INFORMATION GIVEN:
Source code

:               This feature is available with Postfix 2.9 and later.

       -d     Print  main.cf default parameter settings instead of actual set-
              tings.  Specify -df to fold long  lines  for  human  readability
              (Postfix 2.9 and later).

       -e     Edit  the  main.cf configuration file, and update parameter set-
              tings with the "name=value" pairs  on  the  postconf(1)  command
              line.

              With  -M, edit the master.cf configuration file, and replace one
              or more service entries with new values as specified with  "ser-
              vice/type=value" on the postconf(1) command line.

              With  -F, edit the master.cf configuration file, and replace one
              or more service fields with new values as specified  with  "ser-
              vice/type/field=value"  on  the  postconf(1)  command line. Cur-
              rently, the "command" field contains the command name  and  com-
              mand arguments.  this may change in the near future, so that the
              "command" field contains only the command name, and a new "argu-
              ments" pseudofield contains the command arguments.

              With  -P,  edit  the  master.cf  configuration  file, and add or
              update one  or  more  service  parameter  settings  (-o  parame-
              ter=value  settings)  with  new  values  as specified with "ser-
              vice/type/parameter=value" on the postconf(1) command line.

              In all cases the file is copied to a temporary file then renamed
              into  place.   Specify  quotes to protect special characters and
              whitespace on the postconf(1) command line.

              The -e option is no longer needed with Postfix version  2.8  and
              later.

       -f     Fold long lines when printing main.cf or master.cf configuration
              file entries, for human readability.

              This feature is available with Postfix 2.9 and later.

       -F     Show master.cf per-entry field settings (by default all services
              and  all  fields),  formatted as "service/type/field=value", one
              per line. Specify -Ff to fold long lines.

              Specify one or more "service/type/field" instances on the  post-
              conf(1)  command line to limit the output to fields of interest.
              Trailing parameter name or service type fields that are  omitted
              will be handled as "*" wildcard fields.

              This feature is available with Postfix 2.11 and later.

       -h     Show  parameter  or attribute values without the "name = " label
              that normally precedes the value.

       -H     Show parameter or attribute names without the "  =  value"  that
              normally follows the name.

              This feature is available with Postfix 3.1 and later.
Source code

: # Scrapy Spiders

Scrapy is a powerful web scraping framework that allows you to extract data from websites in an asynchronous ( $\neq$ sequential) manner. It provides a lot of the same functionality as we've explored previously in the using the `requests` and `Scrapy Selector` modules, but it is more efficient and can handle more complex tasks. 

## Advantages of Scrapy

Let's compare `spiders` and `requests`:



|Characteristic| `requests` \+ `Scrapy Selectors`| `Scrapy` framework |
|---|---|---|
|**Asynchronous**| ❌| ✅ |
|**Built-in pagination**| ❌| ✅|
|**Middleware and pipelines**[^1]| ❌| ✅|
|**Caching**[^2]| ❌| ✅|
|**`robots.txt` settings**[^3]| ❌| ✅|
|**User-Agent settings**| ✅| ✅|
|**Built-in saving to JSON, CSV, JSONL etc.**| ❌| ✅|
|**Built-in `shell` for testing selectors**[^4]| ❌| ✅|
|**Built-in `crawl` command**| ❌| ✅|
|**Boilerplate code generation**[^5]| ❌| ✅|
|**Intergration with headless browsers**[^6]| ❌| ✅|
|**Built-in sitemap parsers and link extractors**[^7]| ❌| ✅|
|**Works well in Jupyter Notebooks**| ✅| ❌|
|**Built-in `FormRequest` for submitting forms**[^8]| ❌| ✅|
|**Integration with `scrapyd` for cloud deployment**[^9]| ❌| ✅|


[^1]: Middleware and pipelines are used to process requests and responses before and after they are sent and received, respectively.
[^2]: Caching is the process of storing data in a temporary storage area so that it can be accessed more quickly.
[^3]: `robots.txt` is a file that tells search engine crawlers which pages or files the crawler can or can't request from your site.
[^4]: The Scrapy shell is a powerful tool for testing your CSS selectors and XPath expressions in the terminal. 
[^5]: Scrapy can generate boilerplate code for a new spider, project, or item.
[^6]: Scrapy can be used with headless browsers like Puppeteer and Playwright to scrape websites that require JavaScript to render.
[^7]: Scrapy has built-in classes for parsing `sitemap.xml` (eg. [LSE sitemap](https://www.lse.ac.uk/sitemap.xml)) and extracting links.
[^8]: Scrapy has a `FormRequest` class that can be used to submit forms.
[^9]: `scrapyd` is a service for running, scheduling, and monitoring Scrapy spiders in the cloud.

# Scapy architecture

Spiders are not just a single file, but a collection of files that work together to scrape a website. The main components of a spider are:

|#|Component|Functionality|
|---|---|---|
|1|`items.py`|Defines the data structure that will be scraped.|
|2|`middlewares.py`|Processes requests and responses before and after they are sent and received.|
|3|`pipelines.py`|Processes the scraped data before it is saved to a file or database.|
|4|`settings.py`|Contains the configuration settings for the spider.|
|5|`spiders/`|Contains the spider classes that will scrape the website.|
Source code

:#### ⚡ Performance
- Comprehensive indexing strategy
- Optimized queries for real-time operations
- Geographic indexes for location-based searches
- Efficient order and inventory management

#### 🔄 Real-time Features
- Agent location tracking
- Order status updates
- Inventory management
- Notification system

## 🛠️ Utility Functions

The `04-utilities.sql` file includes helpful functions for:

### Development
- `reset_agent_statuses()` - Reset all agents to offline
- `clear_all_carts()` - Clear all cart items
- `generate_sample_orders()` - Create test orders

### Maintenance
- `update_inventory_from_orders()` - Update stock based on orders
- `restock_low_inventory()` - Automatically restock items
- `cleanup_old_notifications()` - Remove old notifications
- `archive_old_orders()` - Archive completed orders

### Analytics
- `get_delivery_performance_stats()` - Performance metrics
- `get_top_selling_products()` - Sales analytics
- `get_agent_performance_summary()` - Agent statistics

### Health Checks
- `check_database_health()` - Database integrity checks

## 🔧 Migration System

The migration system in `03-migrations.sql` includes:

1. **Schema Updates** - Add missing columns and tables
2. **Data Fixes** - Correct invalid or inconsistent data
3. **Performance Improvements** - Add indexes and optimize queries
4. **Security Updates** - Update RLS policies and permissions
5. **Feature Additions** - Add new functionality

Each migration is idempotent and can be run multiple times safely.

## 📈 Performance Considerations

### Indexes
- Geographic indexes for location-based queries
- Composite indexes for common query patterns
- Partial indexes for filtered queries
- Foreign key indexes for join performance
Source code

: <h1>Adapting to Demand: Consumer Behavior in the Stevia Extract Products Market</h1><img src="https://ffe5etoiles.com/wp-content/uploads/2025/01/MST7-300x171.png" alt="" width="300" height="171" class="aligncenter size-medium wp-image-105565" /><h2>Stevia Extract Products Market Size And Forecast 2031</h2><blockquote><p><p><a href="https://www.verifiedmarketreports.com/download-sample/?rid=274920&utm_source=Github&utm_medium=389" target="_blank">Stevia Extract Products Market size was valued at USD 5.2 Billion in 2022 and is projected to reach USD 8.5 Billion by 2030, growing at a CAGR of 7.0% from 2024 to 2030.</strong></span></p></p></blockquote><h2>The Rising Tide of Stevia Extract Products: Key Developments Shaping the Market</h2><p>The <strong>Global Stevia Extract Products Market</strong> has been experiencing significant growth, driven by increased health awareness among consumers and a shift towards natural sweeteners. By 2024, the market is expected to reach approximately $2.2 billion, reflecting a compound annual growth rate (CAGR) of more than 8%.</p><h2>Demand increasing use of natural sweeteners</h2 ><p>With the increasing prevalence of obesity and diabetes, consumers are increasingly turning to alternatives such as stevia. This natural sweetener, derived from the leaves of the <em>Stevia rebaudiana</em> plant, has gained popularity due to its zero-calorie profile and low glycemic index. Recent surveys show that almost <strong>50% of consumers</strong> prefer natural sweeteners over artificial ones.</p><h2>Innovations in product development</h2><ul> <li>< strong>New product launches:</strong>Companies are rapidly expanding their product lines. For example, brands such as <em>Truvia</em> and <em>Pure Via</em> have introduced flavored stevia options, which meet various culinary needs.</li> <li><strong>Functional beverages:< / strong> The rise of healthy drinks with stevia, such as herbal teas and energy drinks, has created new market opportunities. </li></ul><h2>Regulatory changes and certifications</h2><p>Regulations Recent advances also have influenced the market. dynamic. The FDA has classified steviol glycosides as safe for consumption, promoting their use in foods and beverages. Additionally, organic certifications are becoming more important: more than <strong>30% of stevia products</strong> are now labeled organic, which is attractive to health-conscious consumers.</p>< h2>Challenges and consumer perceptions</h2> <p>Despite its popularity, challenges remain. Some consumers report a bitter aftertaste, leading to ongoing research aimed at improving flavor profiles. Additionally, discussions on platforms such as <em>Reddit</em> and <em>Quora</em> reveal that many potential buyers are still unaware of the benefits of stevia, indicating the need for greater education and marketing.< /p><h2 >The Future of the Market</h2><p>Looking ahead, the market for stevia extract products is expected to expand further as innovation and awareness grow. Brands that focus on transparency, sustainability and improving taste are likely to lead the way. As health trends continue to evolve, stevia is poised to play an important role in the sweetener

AIM OF THE EXERCISE:
The answer should be a single number: the count of lines in the records that hold the string "temporary".

YOUR SOLUTION:
2